How big is kNumHands?
kNumHands is 1326. I believe it does have to be that large, because for every hand a player CAN have, I need the frequency (float) with which he holds that hand. While we're talking about floats. I could give up a little precision and use bytes to represent a percentage from 0to100 instead, but that has nothing to do with my performance, does it?
what is the code behind handRange::operator[](int) ?
handRange is a simple typedef.
typedef int card; /* 0..51 */
typedef int rank; /* 0..12 */
typedef int suit; /* 0..3 */
typedef int startingHand; /* 0..1325 */
typedef card holdemBoard[kBoardLength]; // numerical representation
typedef float equity;
typedef float EV;
typedef float frequency;
typedef float chips;
typedef frequency handRange[kNumHands];
Once I started the project, I felt this would give me a better idea of what I'm doing. I know regret that a little bit, but I don't think it has to do with performance?
unless perhaps your function is not returning a float and the result needs to be converted.
Thats not the case here, but do type conversion take a lot of time?
In the second image I note that the offending 25% line has got (1) a dereference or arrow operator on a class, (2) a function call with parameters, (3) an array index or operator[] on an unspecified class, (4) a multiply of unknown types possibly resulting in a class function, and (5) a += operator on a class.
The function is defined like the following:
class EquityArray {
public:
EquityArray(holdemBoard board_);
/**
* Returns the equity of hero vs. villain on the equity array's board.
* It's much faster than the the getEquityVsHand function, and should such be used whenever possible.
*/
inline equity getEquity(startingHand hero, startingHand villain) const {
if (hero > villain)
return 1.0f - equities[villain][hero-villain];
else
return equities[hero][villain-hero];
}
private:
std::vector< std::vector< equity >> equities;
The vector<vector<equity(float)>> here is precomputed.
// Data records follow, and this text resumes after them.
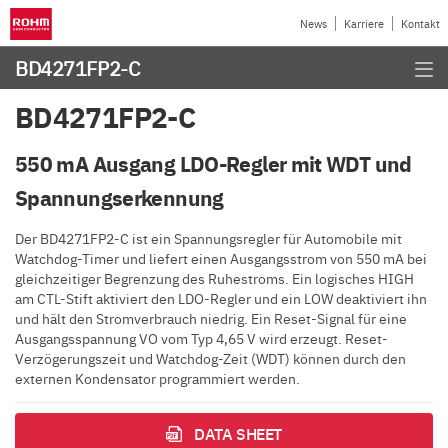
News
Karriere
Kontakt
BD4271FP2-C
BD4271FP2-C
550 mA Ausgang LDO-Regler mit WDT und
Spannungserkennung
Der BD4271FP2-C ist ein Spannungsregler für Automobile mit
Watchdog-Timer und liefert einen Ausgangsstrom von 550 mA bei
gleichzeitiger Begrenzung des Ruhestroms. Ein logisches HIGH
am CTL-Stift aktiviert den LDO-Regler und ein LOW deaktiviert ihn
und hält den Stromverbrauch niedrig. Ein Reset-Signal für eine
Ausgangsspannung VO vom Typ 4,65 V wird erzeugt. Reset-
Verzögerungszeit und Watchdog-Zeit (WDT) können durch den
externen Kondensator programmiert werden.
DATA SHEET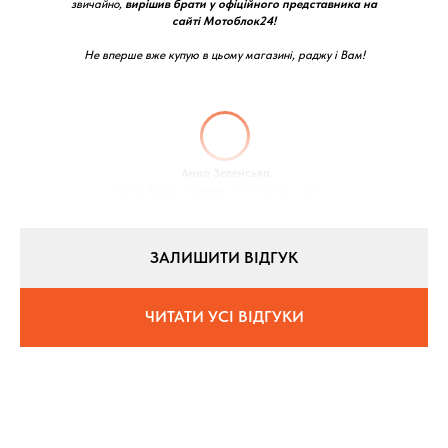
звичайно,
вирішив брати у офіційного представника на
сайті Мотоблок24!
Не вперше вже купую в цьому магазині, раджу і Вам!
Анна Зеленська
08.11.2022 / Оцінка:
★5
/ Місто:
Дніпро
ЗАЛИШИТИ ВІДГУК
ЧИТАТИ УСІ ВІДГУКИ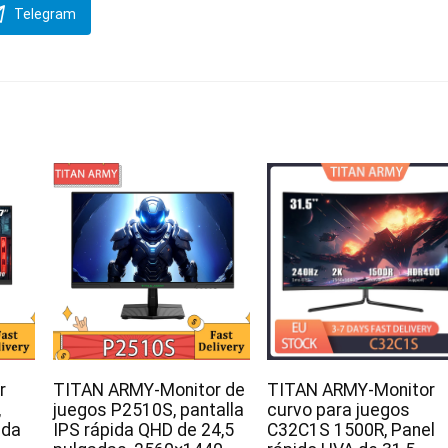
Telegram
r
TITAN ARMY-Monitor de
TITAN ARMY-Monitor
,
juegos P2510S, pantalla
curvo para juegos
ida
IPS rápida QHD de 24,5
C32C1S 1500R, Panel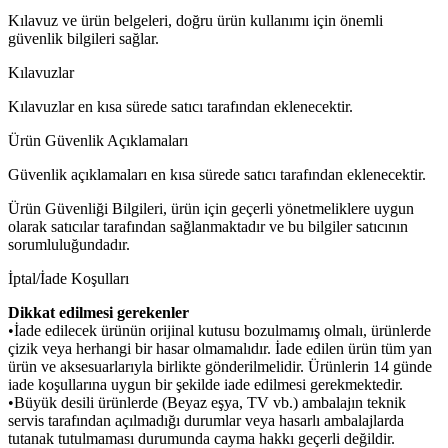
Kılavuz ve ürün belgeleri, doğru ürün kullanımı için önemli
güvenlik bilgileri sağlar.
Kılavuzlar
Kılavuzlar en kısa sürede satıcı tarafından eklenecektir.
Ürün Güvenlik Açıklamaları
Güvenlik açıklamaları en kısa sürede satıcı tarafından eklenecektir.
Ürün Güvenliği Bilgileri, ürün için geçerli yönetmeliklere uygun
olarak satıcılar tarafından sağlanmaktadır ve bu bilgiler satıcının
sorumluluğundadır.
İptal/İade Koşulları
Dikkat edilmesi gerekenler
•İade edilecek ürünün orijinal kutusu bozulmamış olmalı, ürünlerde
çizik veya herhangi bir hasar olmamalıdır. İade edilen ürün tüm yan
ürün ve aksesuarlarıyla birlikte gönderilmelidir. Ürünlerin 14 günde
iade koşullarına uygun bir şekilde iade edilmesi gerekmektedir.
•Büyük desili ürünlerde (Beyaz eşya, TV vb.) ambalajın teknik
servis tarafından açılmadığı durumlar veya hasarlı ambalajlarda
tutanak tutulmaması durumunda cayma hakkı geçerli değildir.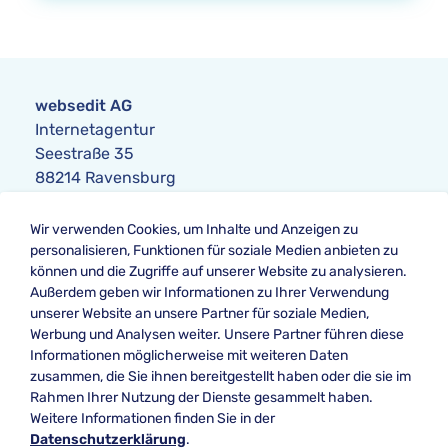
websedit AG
Internetagentur
Seestraße 35
88214 Ravensburg
Anfrage
Wir verwenden Cookies, um Inhalte und Anzeigen zu
Telefon:
+49 751 354104-0
personalisieren, Funktionen für soziale Medien anbieten zu
Telefax: +49 751 354104-42
können und die Zugriffe auf unserer Website zu analysieren.
E-Mail
:
anfrage@websedit.de
Außerdem geben wir Informationen zu Ihrer Verwendung
unserer Website an unsere Partner für soziale Medien,
Werbung und Analysen weiter. Unsere Partner führen diese
Informationen möglicherweise mit weiteren Daten
Unsere Bewertung bei
zusammen, die Sie ihnen bereitgestellt haben oder die sie im
★★★★★ Google
Rahmen Ihrer Nutzung der Dienste gesammelt haben.
Weitere Informationen finden Sie in der
Datenschutzerklärung
.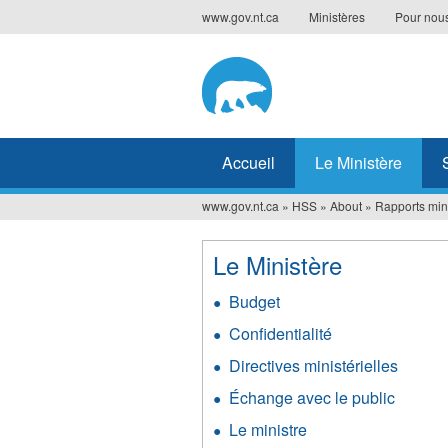
Jump
www.gov.nt.ca
Ministères
Pour nous
to
navigation
Accueil
Le Ministère
www.gov.nt.ca
»
HSS
»
About
»
Rapports mini
Vous
êtes
Le Ministère
ici
Budget
Confidentialité
Directives ministérielles
Échange avec le public
Le ministre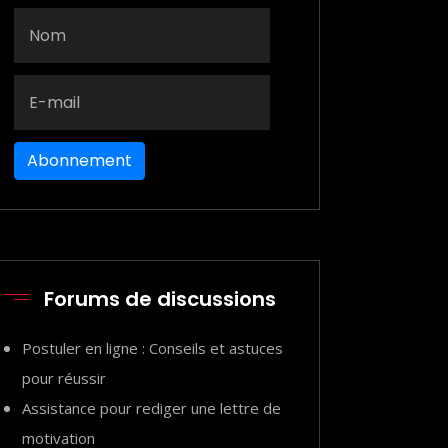
Abonnement
Forums de discussions
Postuler en ligne : Conseils et astuces
pour réussir
Assistance pour rediger une lettre de
motivation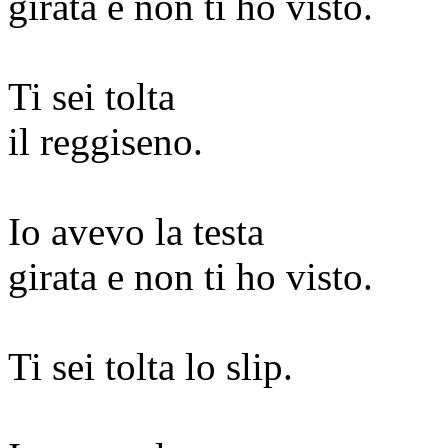
girata e non ti ho visto.
Ti sei tolta
il reggiseno.
Io avevo la testa
girata e non ti ho visto.
Ti sei tolta lo slip.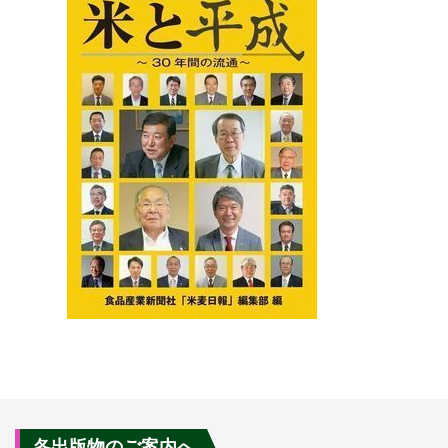
各出版物のご案内へ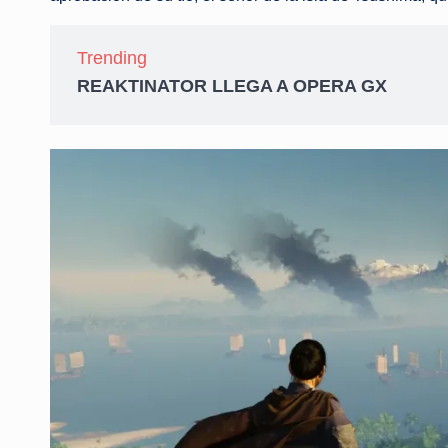
Trending
REAKTINATOR LLEGA A OPERA GX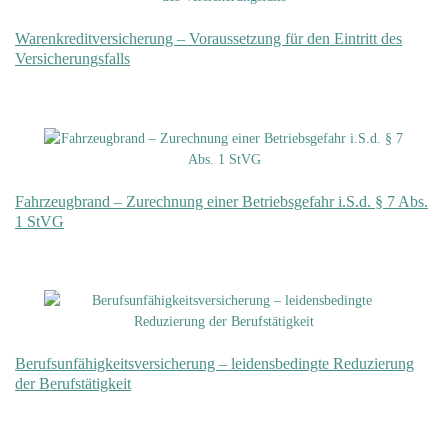
Warenkreditversicherung – Voraussetzung für den Eintritt des
Versicherungsfalls
Fahrzeugbrand – Zurechnung einer Betriebsgefahr i.S.d. § 7 Abs.
1 StVG
Berufsunfähigkeitsversicherung – leidensbedingte Reduzierung
der Berufstätigkeit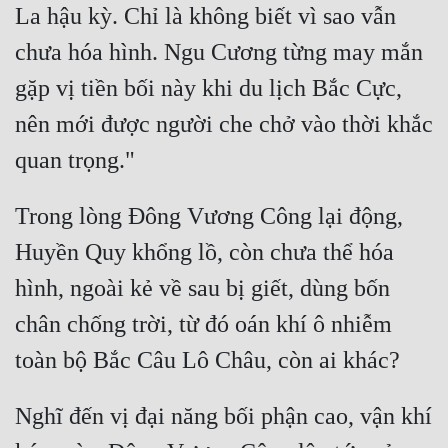
La hậu kỳ. Chỉ là không biết vì sao vẫn 
chưa hóa hình. Ngu Cương từng may mắn 
gặp vị tiền bối này khi du lịch Bắc Cực, 
nên mới được người che chở vào thời khắc 
Trong lòng Đông Vương Công lại động, 
Huyền Quy khổng lồ, còn chưa thể hóa 
hình, ngoài kẻ về sau bị giết, dùng bốn 
chân chống trời, từ đó oán khí ô nhiễm 
Nghĩ đến vị đại năng bối phận cao, vận khí 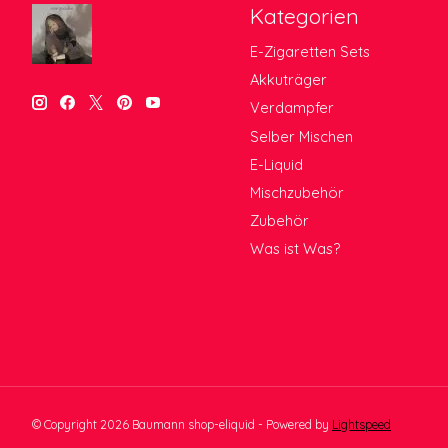
Kategorien
E-Zigaretten Sets
Akkuträger
Verdampfer
Selber Mischen
E-Liquid
Mischzubehör
Zubehör
Was ist Was?
© Copyright 2026 Baumann shop-eliquid - Powered by
Lightspeed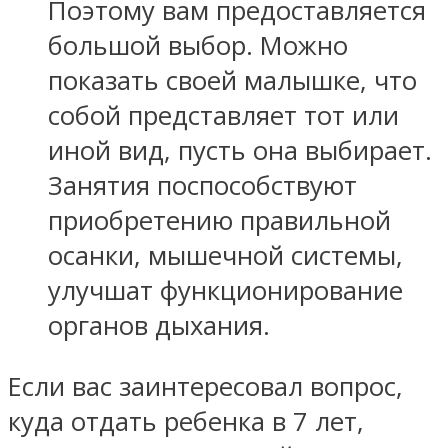
Поэтому вам предоставляется
большой выбор. Можно
показать своей малышке, что
собой представляет тот или
иной вид, пусть она выбирает.
Занятия поспособствуют
приобретению правильной
осанки, мышечной системы,
улучшат функционирование
органов дыхания.
Если вас заинтересовал вопрос,
куда отдать ребенка в 7 лет,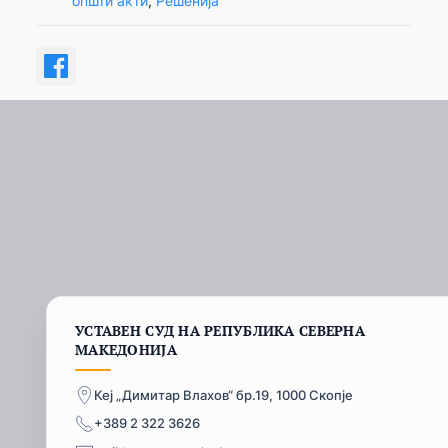
општи акти
, 
Решенија
УСТАВЕН СУД НА РЕПУБЛИКА СЕВЕРНА
МАКЕДОНИЈА
Кеј „Димитар Влахов“ бр.19, 1000 Скопје
+389 2 322 3626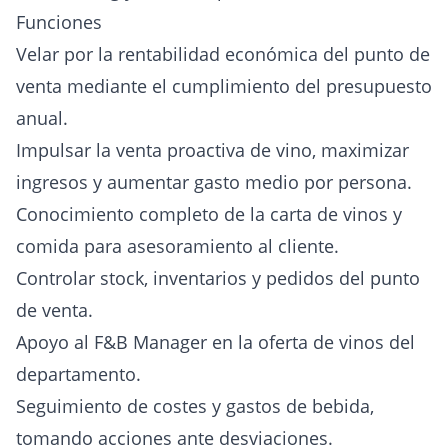
Funciones
Velar por la rentabilidad económica del punto de
venta mediante el cumplimiento del presupuesto
anual.
Impulsar la venta proactiva de vino, maximizar
ingresos y aumentar gasto medio por persona.
Conocimiento completo de la carta de vinos y
comida para asesoramiento al cliente.
Controlar stock, inventarios y pedidos del punto
de venta.
Apoyo al F&B Manager en la oferta de vinos del
departamento.
Seguimiento de costes y gastos de bebida,
tomando acciones ante desviaciones.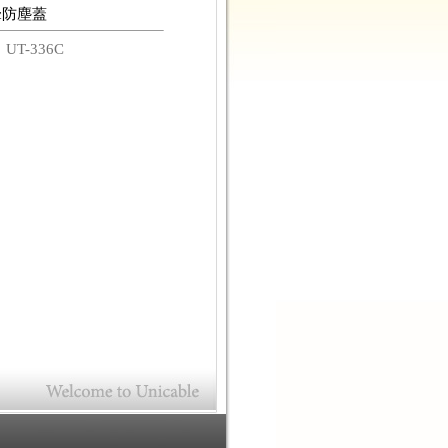
tic防塵蓋
碼
UT-336C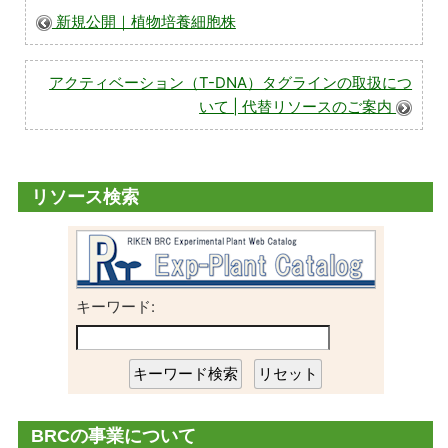
グ
新規公開｜植物培養細胞株
ル
ー
アクティベーション（T-DNA）タグラインの取扱につ
いて | 代替リソースのご案内
プ
リソース検索
キーワード:
BRCの事業について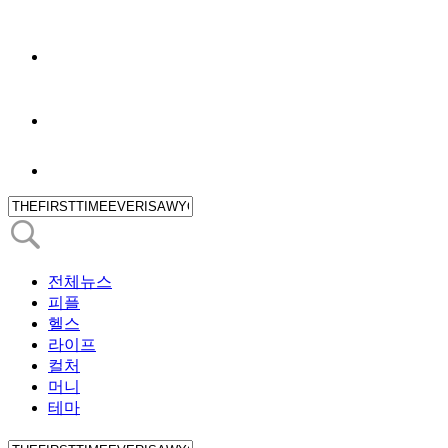
전체뉴스
피플
헬스
라이프
컬처
머니
테마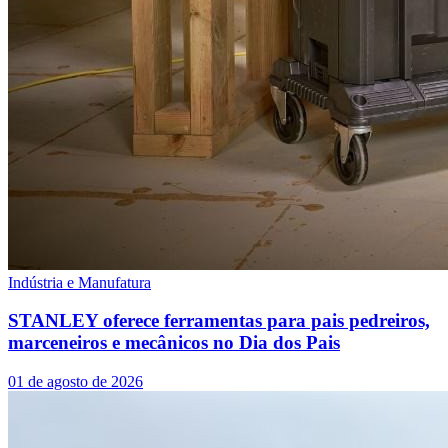
Indústria e Manufatura
STANLEY oferece ferramentas para pais pedreiros,
marceneiros e mecânicos no Dia dos Pais
01 de agosto de 2026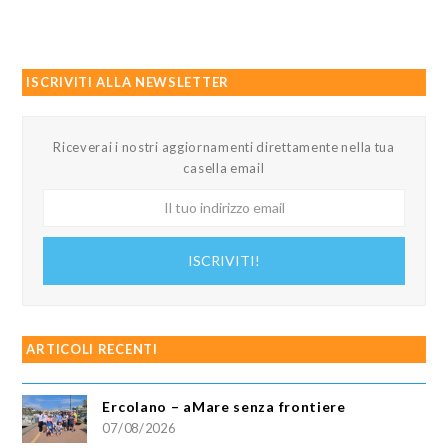
ISCRIVITI ALLA NEWSLETTER
Riceverai i nostri aggiornamenti direttamente nella tua
casella email
Il
tuo
indirizzo
ISCRIVITI!
email
ARTICOLI RECENTI
Ercolano – aMare senza frontiere
07/08/2026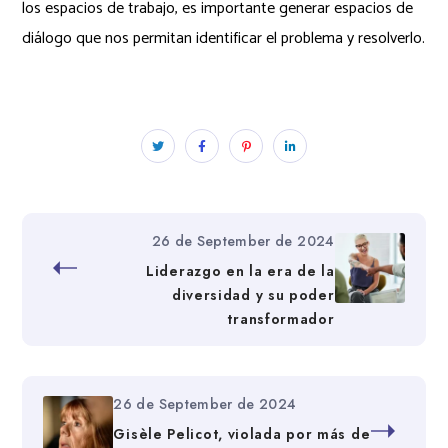
los espacios de trabajo, es importante generar espacios de
diálogo que nos permitan identificar el problema y resolverlo.
26 de September de 2024
Liderazgo en la era de la
diversidad y su poder
transformador
26 de September de 2024
Gisèle Pelicot, violada por más de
It gets saved locally and loaded once the Object is created (this is before all the computations are done, I'm then just passing const pointers of it). The parameters are copied, but both of them are ints, so I don't think thats a big deal?
For the third image I see (1) an operator[](int) that is being assigned a value, (2) a function with two paramters, and (3) an assignment operator, inside (4) a nested loop.
I showed you my handRange typedef. Get cardFromHands is again looking up an integer between 0..51 in a table with 1326 entries.
Thanks alot, already guys. Really appreciate you taking the time.
Edit: Just to give you a better idea. The tree I'm currently working on has ~750nodes. 10Iterations, each doing..
1) setting A's best strategy
2) setting B's best strategy
..take around 55seconds to complete.